EU countries are haggling over an update to the bloc’s European Peace Facility, which helps pay for weapons. On the table is a €5bn increase to its size, and a move to shift from reimbursing countries’ shipments of weapons stocks to Ukraine, to financing for armament production.

Either route is fine, the letter’s authors state: “The ways are less important. The ends and means are critical . . . We will continue to explore all options and invite allies and partners to co-fund initiatives.”

But the sense of urgency is paramount, they add, “because new orders we place today will only reach the battlefield by next year”.

And there is a message to other countries, most notably France, that have argued against allowing non-EU countries to participate in joint production efforts.

“Partner countries could play an important role as well and are invited to join in our collective effort,” the authors state.

Chart du jour: Flatlined

Line chart of gross domestic product (% change since Q4 2019) showing Germany's economic rebound from the pandemic has faltered

Germany’s post-pandemic growth rebound has flatlined, a key factor in data that showed the eurozone economy stalled in the last quarter of 2023, despite improved figures from Italy and Spain.

Vučić wants you

Serbia is considering reintroducing military conscription over a decade after scrapping it, a sign that the country with the largest military in the Western Balkans wants to reverse years of erosion of its forces, writes Marton Dunai.

Context: Serbia, an EU candidate country, has rarely seen eye to eye with western allies, maintaining close ties with Russia and China and refusing to join western sanctions following Moscow’s full-scale invasion of Ukraine.

At the same time, Belgrade has been at the centre of regional conflicts in the Western Balkans, including on the status of breakaway neighbour Kosovo, which it does not recognise as a sovereign country, and the cohesion of Bosnia and Herzegovina.

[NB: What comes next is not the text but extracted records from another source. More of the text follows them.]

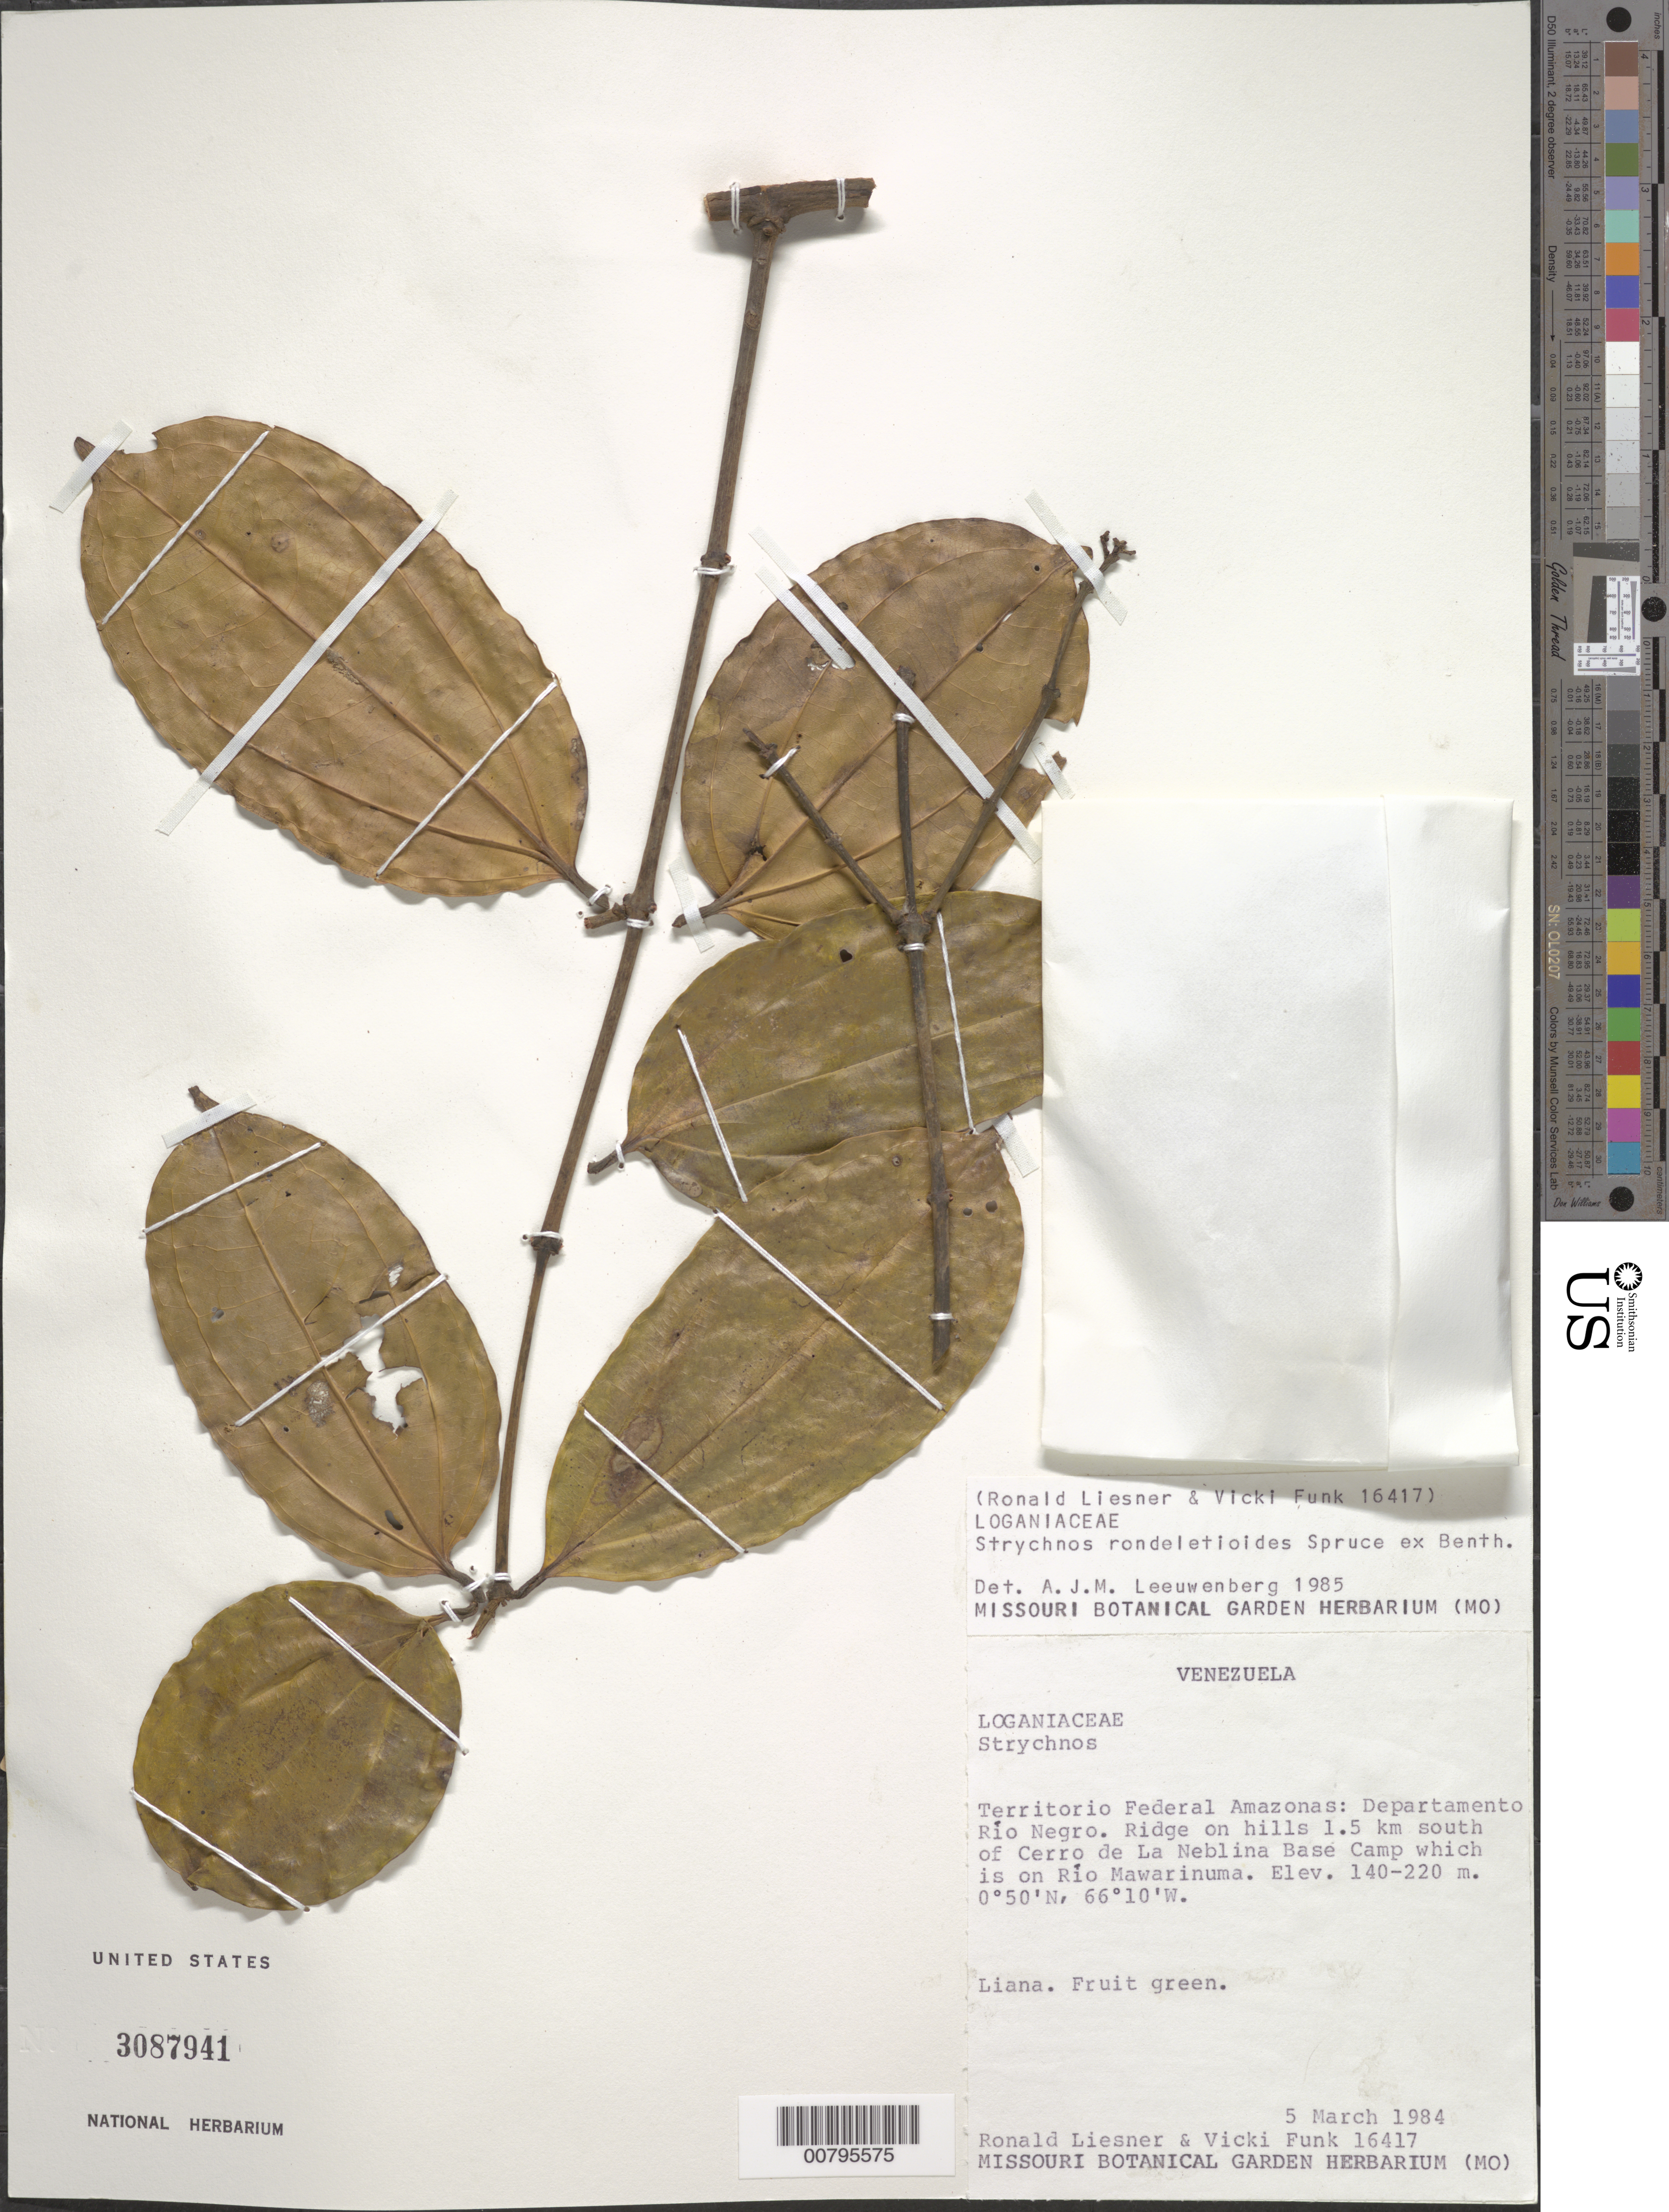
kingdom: Plantae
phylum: Tracheophyta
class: Magnoliopsida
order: Gentianales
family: Loganiaceae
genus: Strychnos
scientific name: Strychnos rondeletioides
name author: Spruce ex Benth.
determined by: Leeuwenberg, A. J. M.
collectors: R. L. Liesner & V. Funk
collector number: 16417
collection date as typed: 5-Mar-84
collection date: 1984-03-05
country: Venezuela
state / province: Amazonas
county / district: Río Negro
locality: Río Mawarinuma, 1.5 km S of Cerro de La Neblina Base Camp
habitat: Ridge on hills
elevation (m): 140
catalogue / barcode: US 3087941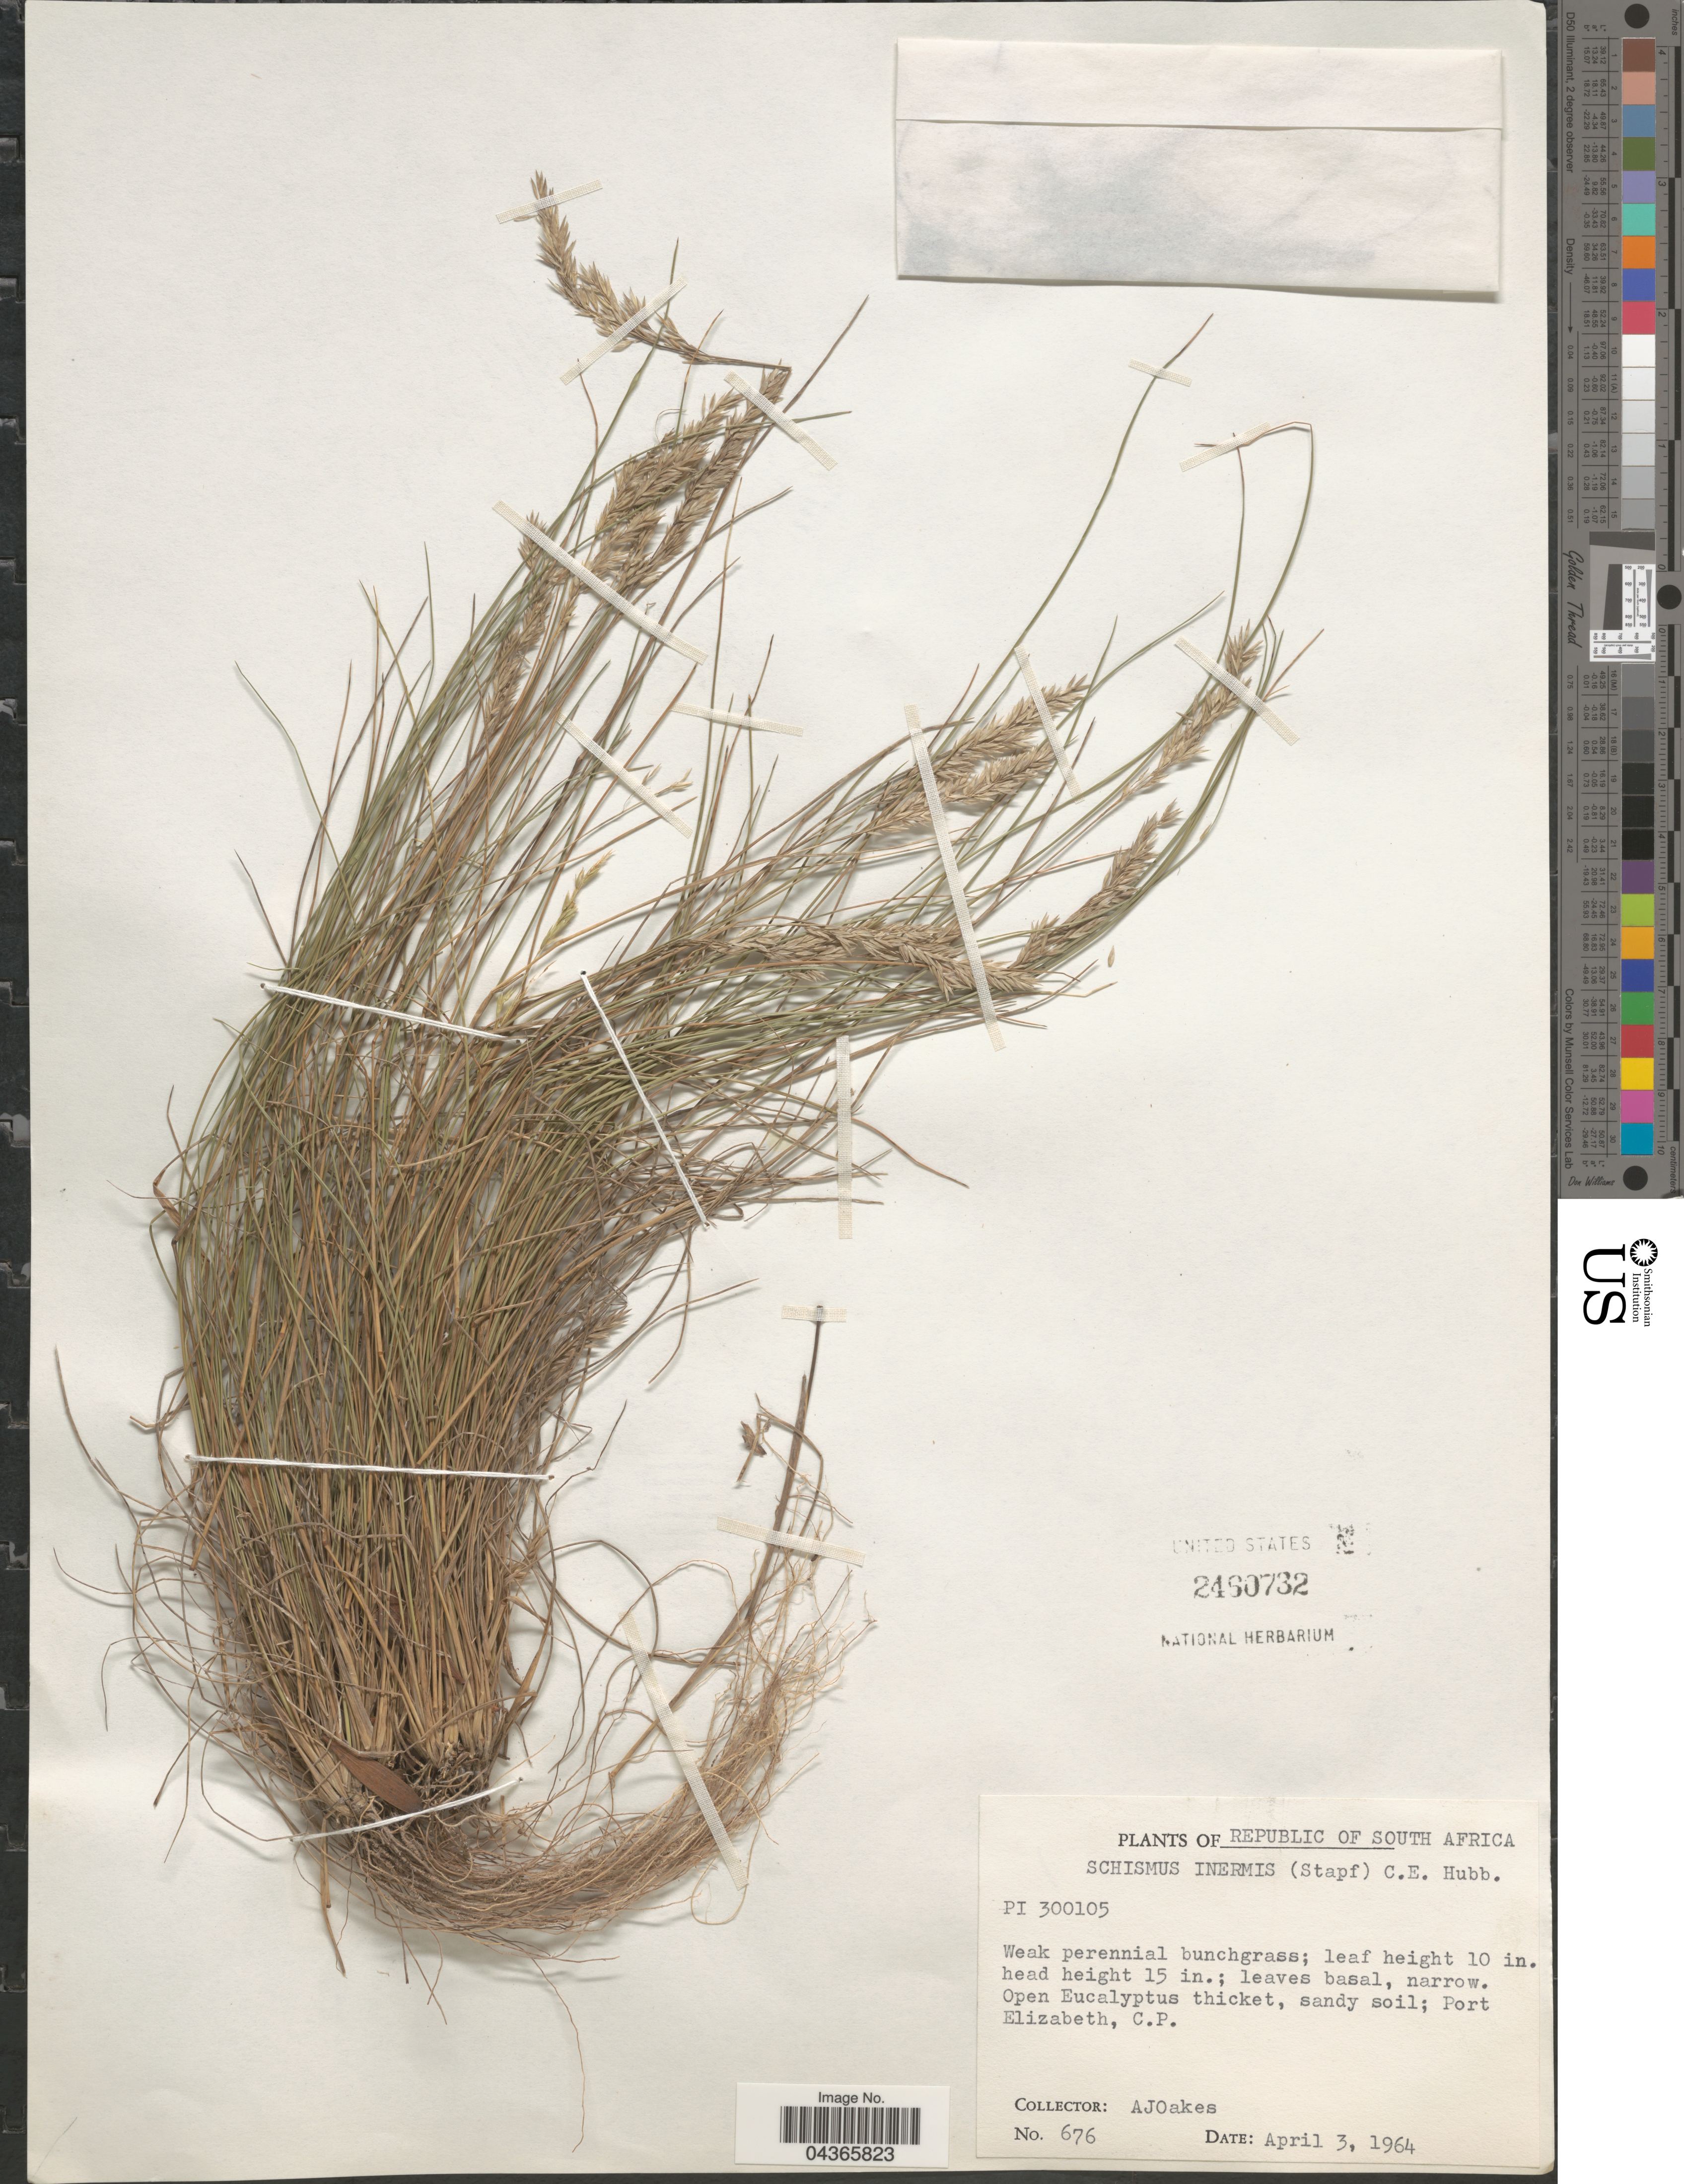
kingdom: Plantae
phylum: Tracheophyta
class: Liliopsida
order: Poales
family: Poaceae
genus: Schismus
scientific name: Schismus barbatus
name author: (L.) Thell.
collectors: A. Oakes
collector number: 676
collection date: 1964-04-03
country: South Africa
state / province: Eastern Cape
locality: Port Elizabeth, C. P.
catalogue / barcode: US 2460732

One of the largest weapons producers in eastern Europe, Belgrade has beefed up its military capabilities, buying technology from China and elsewhere. But the professional armed forces have lost thousands of staff in recent years.

President Aleksandar Vučić told local media during a military show in Belgrade yesterday that the army’s general staff and the ministry of defence had “convincingly” argued to resume conscriptions. He asked them to present proposals by May.

“We are not threatening anyone,” Vučić said. “Today, if you don’t have [a strong] army, you don’t have a country.”

The Ukraine war has forced many European countries to build up their military capabilities and revamp their forces, with states including Germany pondering whether to reintroduce mandatory military service in some form, despite criticism.

In Serbia, critics said Belgrade might struggle to pay for a build-up while most of its Balkan neighbours were already Nato members and would have superior capacities in case of a potential conflict.

What to watch today

  1. EU leaders arrive in Brussels for an informal pre-summit dinner.

  2. European Commission president Ursula von der Leyen and Belgian Prime Minister Alexander De Croo speak at the Val Duchesse Social Partners Summit, from 1.00pm.

  3. Meeting of the college of European commissioners.